The Pools of Academic Goodwill

The Pools of Academic Goodwill

Much of academia is not run like a commercial business, or at least not yet. Many of the jobs I do are not paid for by the recipient of my efforts: referee reports for journals, examining of some PhDs and writing references are three examples which come to mind straight away. Rather than being directly paid for these tasks by the recipient, my home institution understands that they are paying for me to spend some of my time on external matters. Of course my university also draws from that pool as do I – journals use referees for my papers, my students need examiners, I needed references to pursue my own academic career.
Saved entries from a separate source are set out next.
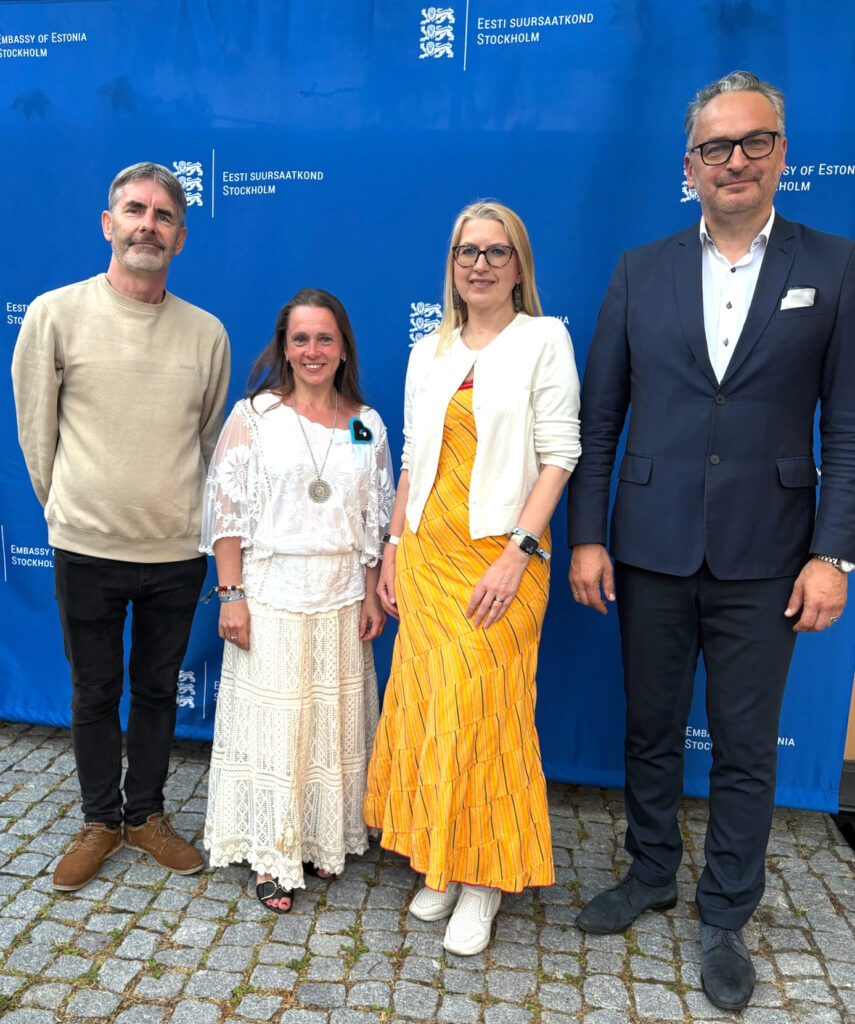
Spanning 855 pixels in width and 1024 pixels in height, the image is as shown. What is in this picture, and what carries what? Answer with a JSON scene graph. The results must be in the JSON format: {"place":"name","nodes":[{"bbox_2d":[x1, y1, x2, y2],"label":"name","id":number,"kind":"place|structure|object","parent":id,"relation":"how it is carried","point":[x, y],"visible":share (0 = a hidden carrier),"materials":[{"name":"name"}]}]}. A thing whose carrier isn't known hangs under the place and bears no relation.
{"place":"outdoors","nodes":[
{"label":"outdoors","id":0,"kind":"place"},
{"bbox_2d":[0,714,854,1023],"label":"cobblestone pavement","id":1,"kind":"structure","parent":0,"point":[220,887],"materials":[{"name":"grey stone"}]},
{"bbox_2d":[11,162,229,890],"label":"man","id":2,"kind":"object","parent":1,"relation":"on","point":[174,187],"visible":0.98},
{"bbox_2d":[197,284,395,915],"label":"woman","id":3,"kind":"object","parent":1,"relation":"on","point":[298,705],"visible":0.97},
{"bbox_2d":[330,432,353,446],"label":"name tag","id":4,"kind":"object","parent":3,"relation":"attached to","point":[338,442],"visible":0.79,"materials":[{"name":"white"}]},
{"bbox_2d":[1,0,854,801],"label":"backdrop banner","id":5,"kind":"object","parent":1,"relation":"on","point":[45,91],"visible":0.65,"materials":[{"name":"blue fabric"}]},
{"bbox_2d":[363,200,580,958],"label":"woman","id":6,"kind":"object","parent":1,"relation":"on","point":[494,532],"visible":0.97},
{"bbox_2d":[566,69,854,1011],"label":"man","id":7,"kind":"object","parent":1,"relation":"on","point":[749,201],"visible":0.98},
{"bbox_2d":[779,285,816,309],"label":"pocket square","id":8,"kind":"structure","parent":0,"point":[793,300],"materials":[{"name":"white"}]}
]}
Overall, everything probably balances out.

For some of this work I may get paid, though anyone in the commercial world would probably find the rates at best to be humorous and at worst insulting. For a PhD viva in the UK I get around £150 (around U$200), which is about 24 hours work at the rate of the UK’s minimum wage. I reckon it takes me three working days to read a thesis (if there are no problems and if I am relatively familiar with the work) so that leaves the actual exam unpaid even at minimum wage rates. I was recently an examiner for a PhD in Vienna. The trip alone took more than 24 hours and in this case it was expenses only. Some types of external academic work may have some benefits for me. I read the Viennese PhD thesis from cover to cover: it was a pleasure that I would never have had if I had not been an examiner on this particular thesis. Such detailed reading time is a precious commodity these days. Some of this work can be used to support the case for my own career progression. Here, being an external examiner for another University’s undergraduate programme is an example of a measure of esteem that might count in my favour in a review meeting. Of course the link between such work and promotion is a very tenuous link, while the work itself is quite demanding and invariably underpaid. Again we all do this work as we understand that we need examiners for our own PhD students and for our own undergraduate exams, we will draw from the pool of academic goodwill.
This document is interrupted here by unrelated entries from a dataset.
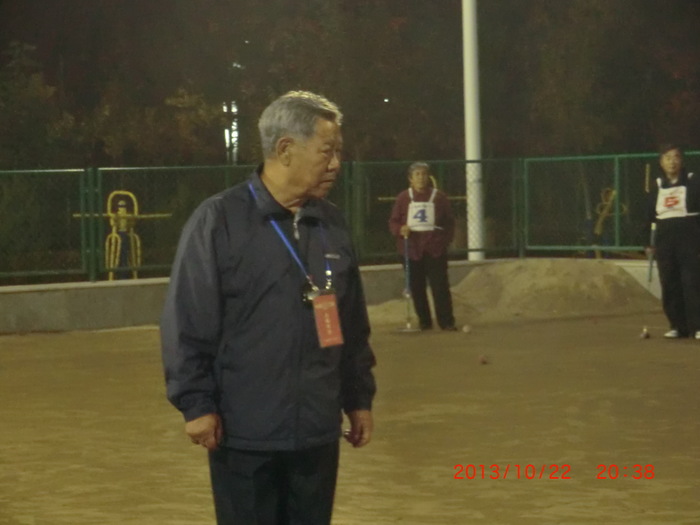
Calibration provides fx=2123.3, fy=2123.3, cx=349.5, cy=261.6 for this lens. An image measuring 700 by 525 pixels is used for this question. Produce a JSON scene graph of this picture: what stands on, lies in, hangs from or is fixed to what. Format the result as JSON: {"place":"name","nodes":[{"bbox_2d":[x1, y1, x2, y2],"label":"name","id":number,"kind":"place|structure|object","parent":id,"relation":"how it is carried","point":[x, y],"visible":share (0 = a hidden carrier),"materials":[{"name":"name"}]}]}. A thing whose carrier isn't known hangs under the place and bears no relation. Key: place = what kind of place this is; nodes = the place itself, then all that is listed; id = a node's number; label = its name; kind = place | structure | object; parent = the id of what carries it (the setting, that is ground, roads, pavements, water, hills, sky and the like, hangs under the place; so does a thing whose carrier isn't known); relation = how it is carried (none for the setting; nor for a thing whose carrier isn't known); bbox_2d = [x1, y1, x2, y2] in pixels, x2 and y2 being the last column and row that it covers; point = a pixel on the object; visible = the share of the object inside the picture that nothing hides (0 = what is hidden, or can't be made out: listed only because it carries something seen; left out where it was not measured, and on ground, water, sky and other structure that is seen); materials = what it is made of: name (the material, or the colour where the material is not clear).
{"place":"outdoors","nodes":[
{"label":"outdoors","id":0,"kind":"place"},
{"bbox_2d":[0,258,670,332],"label":"low wall","id":1,"kind":"structure","parent":0,"point":[123,290],"materials":[{"name":"grey concrete"}]},
{"bbox_2d":[0,152,699,285],"label":"chain-link fence","id":2,"kind":"object","parent":1,"relation":"attached to","point":[616,156],"visible":0.91,"materials":[{"name":"green metal"}]},
{"bbox_2d":[0,307,699,524],"label":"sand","id":3,"kind":"structure","parent":0,"point":[84,343],"materials":[{"name":"brown sand"}]},
{"bbox_2d":[158,89,378,524],"label":"man","id":4,"kind":"object","parent":3,"relation":"on","point":[325,168],"visible":0.97},
{"bbox_2d":[389,160,456,331],"label":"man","id":5,"kind":"object","parent":3,"relation":"on","point":[418,238],"visible":0.96},
{"bbox_2d":[396,233,419,332],"label":"stick","id":6,"kind":"object","parent":5,"relation":"in","point":[409,327],"visible":0.89,"materials":[{"name":"metal"}]},
{"bbox_2d":[462,324,470,332],"label":"ball","id":7,"kind":"object","parent":3,"relation":"on","point":[465,328],"visible":0.97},
{"bbox_2d":[478,354,488,363],"label":"ball","id":8,"kind":"object","parent":3,"relation":"on","point":[483,361],"visible":0.98,"materials":[{"name":"brown"}]},
{"bbox_2d":[359,258,662,325],"label":"sand pile","id":9,"kind":"object","parent":3,"relation":"on","point":[549,286],"visible":0.79,"materials":[{"name":"brown sand"}]},
{"bbox_2d":[639,327,649,338],"label":"ball","id":10,"kind":"object","parent":3,"relation":"on","point":[644,334],"visible":0.97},
{"bbox_2d":[644,144,699,339],"label":"man","id":11,"kind":"object","parent":3,"relation":"on","point":[667,222],"visible":0.98},
{"bbox_2d":[642,221,655,338],"label":"stick","id":12,"kind":"object","parent":11,"relation":"in","point":[650,274],"visible":0.88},
{"bbox_2d":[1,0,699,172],"label":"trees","id":13,"kind":"structure","parent":0,"point":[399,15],"visible":0.53,"materials":[{"name":"plant"}]},
{"bbox_2d":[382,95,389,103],"label":"light","id":14,"kind":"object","parent":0,"point":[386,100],"visible":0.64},
{"label":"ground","id":15,"kind":"structure","parent":0},
{"bbox_2d":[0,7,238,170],"label":"tree","id":16,"kind":"object","parent":15,"relation":"on","point":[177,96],"visible":0.74,"materials":[{"name":"plant"}]},
{"bbox_2d":[73,190,170,280],"label":"yellow machine","id":17,"kind":"object","parent":15,"relation":"on","point":[122,203],"visible":0.77,"materials":[{"name":"yellow metal"}]},
{"bbox_2d":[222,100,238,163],"label":"light","id":18,"kind":"object","parent":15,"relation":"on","point":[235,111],"visible":0.41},
{"bbox_2d":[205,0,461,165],"label":"tree","id":19,"kind":"object","parent":15,"relation":"on","point":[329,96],"visible":0.66,"materials":[{"name":"plant"}]},
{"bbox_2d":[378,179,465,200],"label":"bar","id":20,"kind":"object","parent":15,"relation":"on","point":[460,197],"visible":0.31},
{"bbox_2d":[462,0,483,260],"label":"white pole","id":21,"kind":"object","parent":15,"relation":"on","point":[470,155],"visible":0.85,"materials":[{"name":"white metal"}]},
{"bbox_2d":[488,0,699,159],"label":"tree","id":22,"kind":"object","parent":15,"relation":"on","point":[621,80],"visible":0.73,"materials":[{"name":"plant"}]},
{"bbox_2d":[589,187,626,256],"label":"exercise equipment","id":23,"kind":"object","parent":15,"relation":"on","point":[613,193],"visible":0.65,"materials":[{"name":"yellow metal"}]}
]}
A more interesting case is the value of the work done by academic refereeing for journals which has been estimated at about £1.9bn per year, and £165 million for the UK alone. There is real value in this work spent commenting on academic papers yet while journals charge others  for their service and they make profits, none of the fees charged by journals make it to referees.  So journals also draw on academic goodwill.

In the book Whackademia Richard Hil says that academics are no longer trusted as professionals but are to be monitored and measured. He suggests that before this, internal pressure and support from within an academic community ensured everyone made their contribution, even if this was in different ways. Richard Hil suggests that the new neo-liberal business-like approach encourages an individualism that destroys fails to value contributions to a shared pool of academic goodwill and so actually reduces overall returns.  We have to maximise our individual measured outputs so everything else, useful or not, gets dropped.

So if the UK government, and maybe others, want to push a more business approach on universities they ought to think carefully. Perhaps they should first try to value the cost of business style consultancy over academic goodwill.